Of course it's bleddy normal, if they're both in season they'll try and mate over and over again, they don't say oop could be pregnant lets stop and wait for a test! You can't keep putting them together and letting them mate. 
I hope for the Ferrets sake that she only has a phantom.


----------



## asianblood07 (May 19, 2009)

erm thanks 4 the comment but if u guys think its a "joke" then dont bother comment.. save me and YOU time..

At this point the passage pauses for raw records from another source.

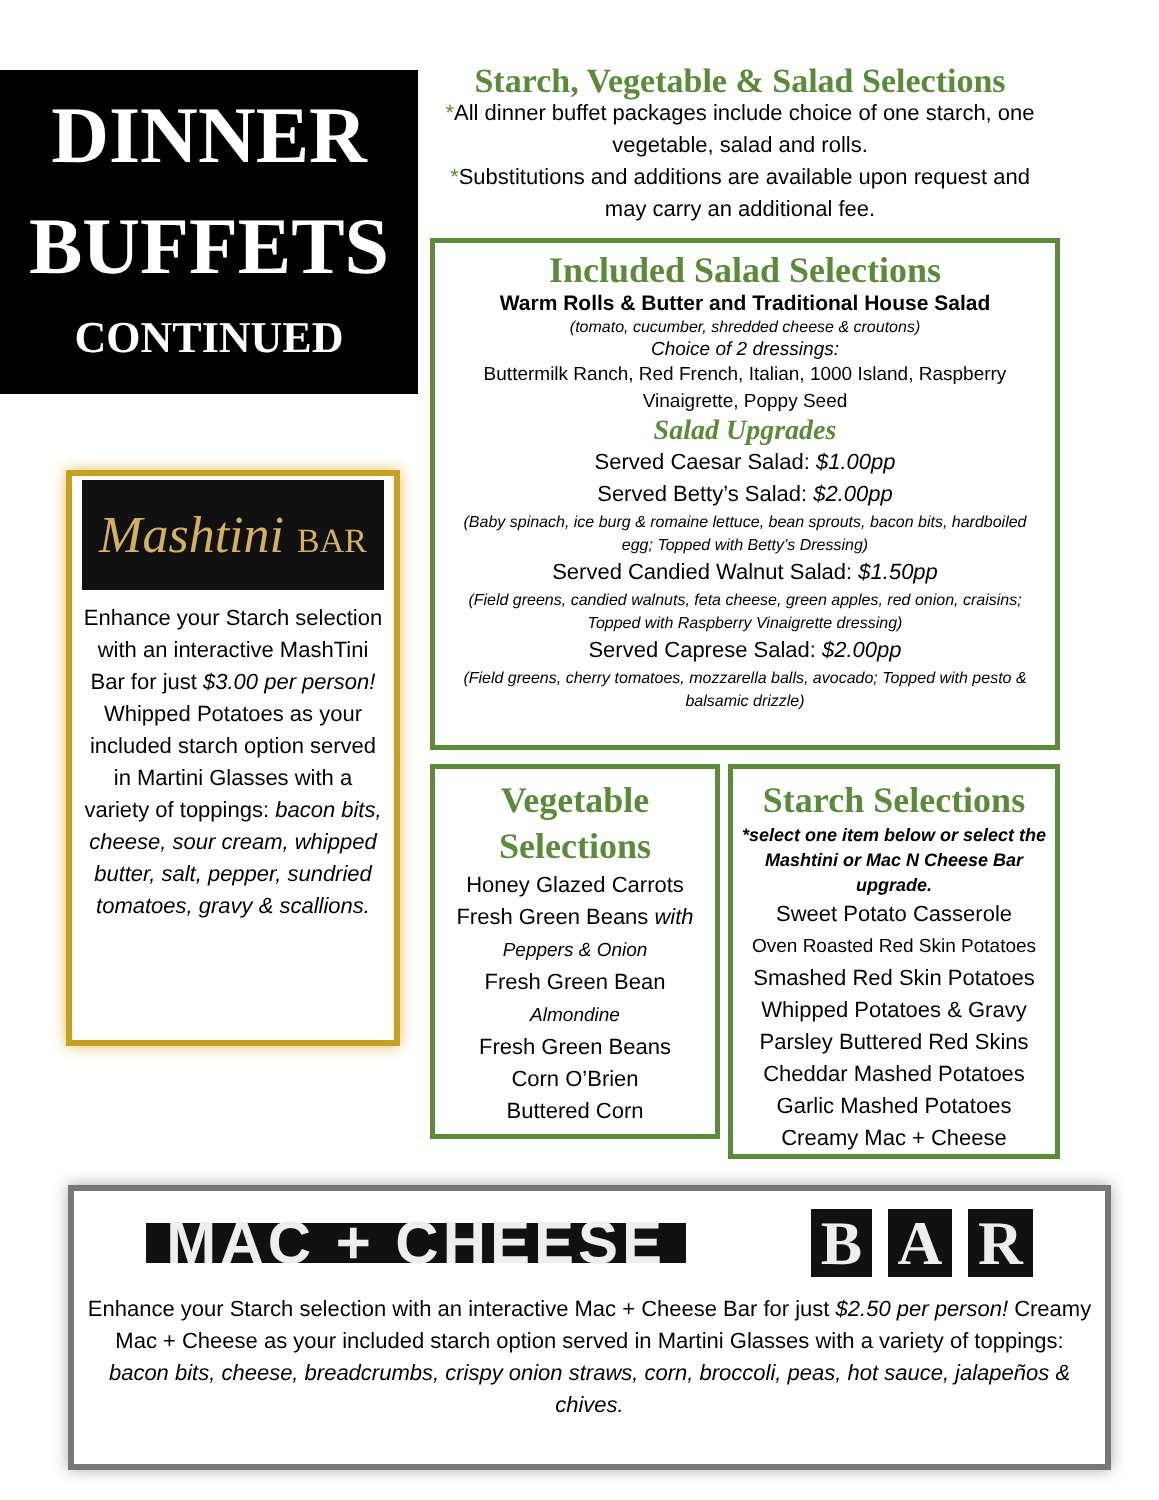DINNER
BUFFETS
CONTINUED
Starch, Vegetable & Salad Selections
*All dinner buffet packages include choice of one starch, one vegetable, salad and rolls.
*Substitutions and additions are available upon request and may carry an additional fee.
Included Salad Selections
Warm Rolls & Butter and Traditional House Salad
(tomato, cucumber, shredded cheese & croutons)
Choice of 2 dressings:
Buttermilk Ranch, Red French, Italian, 1000 Island, Raspberry Vinaigrette, Poppy Seed
Salad Upgrades
Served Caesar Salad: $1.00pp
Served Betty’s Salad: $2.00pp
(Baby spinach, ice burg & romaine lettuce, bean sprouts, bacon bits, hardboiled egg; Topped with Betty’s Dressing)
Served Candied Walnut Salad: $1.50pp
(Field greens, candied walnuts, feta cheese, green apples, red onion, craisins; Topped with Raspberry Vinaigrette dressing)
Served Caprese Salad: $2.00pp
(Field greens, cherry tomatoes, mozzarella balls, avocado; Topped with pesto & balsamic drizzle)
Mashtini BAR
Enhance your Starch selection with an interactive MashTini Bar for just $3.00 per person! Whipped Potatoes as your included starch option served in Martini Glasses with a variety of toppings: bacon bits, cheese, sour cream, whipped butter, salt, pepper, sundried tomatoes, gravy & scallions.
Vegetable Selections
Honey Glazed Carrots
Fresh Green Beans with
Peppers & Onion
Fresh Green Bean
Almondine
Fresh Green Beans
Corn O’Brien
Buttered Corn
Starch Selections
*select one item below or select the Mashtini or Mac N Cheese Bar upgrade.
Sweet Potato Casserole
Oven Roasted Red Skin Potatoes
Smashed Red Skin Potatoes
Whipped Potatoes & Gravy
Parsley Buttered Red Skins
Cheddar Mashed Potatoes
Garlic Mashed Potatoes
Creamy Mac + Cheese
MAC + CHEESE
B A R
Enhance your Starch selection with an interactive Mac + Cheese Bar for just $2.50 per person! Creamy Mac + Cheese as your included starch option served in Martini Glasses with a variety of toppings:
bacon bits, cheese, breadcrumbs, crispy onion straws, corn, broccoli, peas, hot sauce, jalapeños & chives.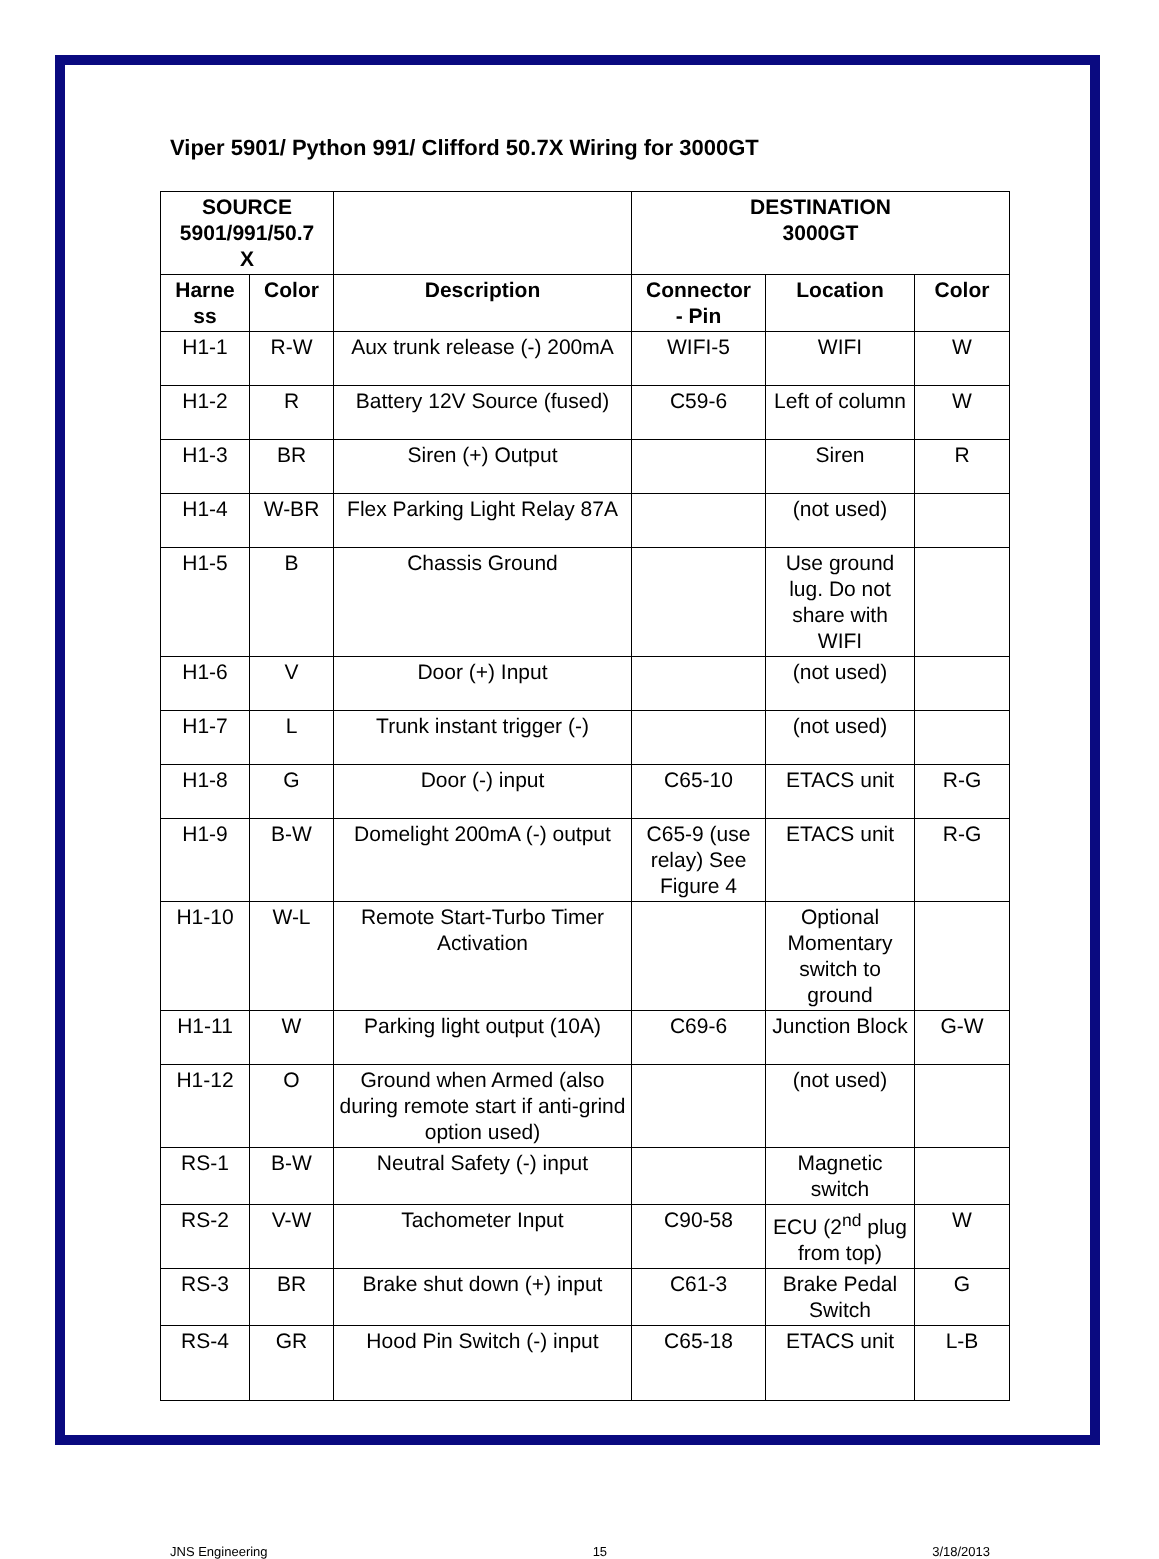Viper 5901/ Python 991/ Clifford 50.7X Wiring for 3000GT
| SOURCE 5901/991/50.7 X | | | DESTINATION 3000GT | | |
| --- | --- | --- | --- | --- | --- |
| Harne ss | Color | Description | Connector - Pin | Location | Color |
| H1-1 | R-W | Aux trunk release (-) 200mA | WIFI-5 | WIFI | W |
| H1-2 | R | Battery 12V Source (fused) | C59-6 | Left of column | W |
| H1-3 | BR | Siren (+) Output | | Siren | R |
| H1-4 | W-BR | Flex Parking Light Relay 87A | | (not used) | |
| H1-5 | B | Chassis Ground | | Use ground lug. Do not share with WIFI | |
| H1-6 | V | Door (+) Input | | (not used) | |
| H1-7 | L | Trunk instant trigger (-) | | (not used) | |
| H1-8 | G | Door (-) input | C65-10 | ETACS unit | R-G |
| H1-9 | B-W | Domelight 200mA (-) output | C65-9 (use relay) See Figure 4 | ETACS unit | R-G |
| H1-10 | W-L | Remote Start-Turbo Timer Activation | | Optional Momentary switch to ground | |
| H1-11 | W | Parking light output (10A) | C69-6 | Junction Block | G-W |
| H1-12 | O | Ground when Armed (also during remote start if anti-grind option used) | | (not used) | |
| RS-1 | B-W | Neutral Safety (-) input | | Magnetic switch | |
| RS-2 | V-W | Tachometer Input | C90-58 | ECU (2<sup>nd</sup> plug from top) | W |
| RS-3 | BR | Brake shut down (+) input | C61-3 | Brake Pedal Switch | G |
| RS-4 | GR | Hood Pin Switch (-) input | C65-18 | ETACS unit | L-B |
JNS Engineering 15 3/18/2013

i didnt think about breading them because i didnt know at what age they sexually meature.. 
which is WHY I ASKED!! i have read through the net about breading etc but they not clear enough... 
which is y i had to go through the most painfull forum ever to get an answer.. so either leave a comment related to MY question or leave GOD! 

then again thanks 4 the comment! should i leave them seperated or will it be fine if they mate again?..


----------



## Catherine896 (Jul 27, 2007)

Leave them seperate, and look into getting both done, it will calm the male down and get rid of alot of the smell, stop the female most likely bleeding to death, and then they can live together happily.


----------



## asianblood07 (May 19, 2009)

Catherine896 said:


> Leave them seperate, and look into getting both done, it will calm the male down and get rid of alot of the smell, stop the female most likely bleeding to death, and then they can live together happily.


thank you for the comment most appreciate it.. but they already mated before! would it be ok if i get them both done now or should i wait and see if she will get pregnant? 

thanks again..: victory:


----------



## Catherine896 (Jul 27, 2007)

I dont know to be honest, Ive never looked into breeding them. The male can be done now obviously, Im not sure if the vet can check if she is pregnant, or if they can go ahead with the spay if she is anyway. 

Just dont put them together for any amount of time as it will be stressing them badly. Were they bought together as babies?

What do other people think on the female about spaying/possibly being pregnant?


----------



## fenwoman (Apr 15, 2008)

asianblood07 said:


> erm thanks 4 the comment but if u guys think its a "joke" then dont bother comment.. save me and YOU time..
> 
> i didnt think about breading them because i didnt know at what age they sexually meature..
> which is WHY I ASKED!! i have read through the net about breading etc but they not clear enough...
> ...


 Here's another option. Take them both to the vet and have them both neutered. Then they won't stink your house out and the male won't constantly rape the female and cause deepp bite wounds to her neck which are very very painful and could get infected, and you won't end up with loads of unwanted ferrets to try to find homes for with equally unknowledgeable owners who also won't have them neutered and will also let them breed together.


----------



## LoveForLizards (Apr 20, 2008)

asianblood07 said:


> erm thanks 4 the comment but if u guys think its a "joke" then dont bother comment.. save me and YOU time..
> 
> i didnt think about breading them because i didnt know at what age they sexually meature..
> which is WHY I ASKED!! i have read through the net about breading etc but they not clear enough...
> ...


They are sexually mature at 6 months, which is common knowledge. You should have read up on and talked to reputable breeders about breeding, mating, maturity etc BEFORE mating them. I DO hope you have very experienced breeders and vets on hand for 24/7 help...Given their age you will probably need it when you least expect!
They need to be left separate otherwise (potentially _even more_) damage could be done to the jill.


----------



## asianblood07 (May 19, 2009)

Catherine896 said:


> I dont know to be honest, Ive never looked into breeding them. The male can be done now obviously, Im not sure if the vet can check if she is pregnant, or if they can go ahead with the spay if she is anyway.
> 
> Just dont put them together for any amount of time as it will be stressing them badly. Were they bought together as babies?
> 
> What do other people think on the female about spaying/possibly being pregnant?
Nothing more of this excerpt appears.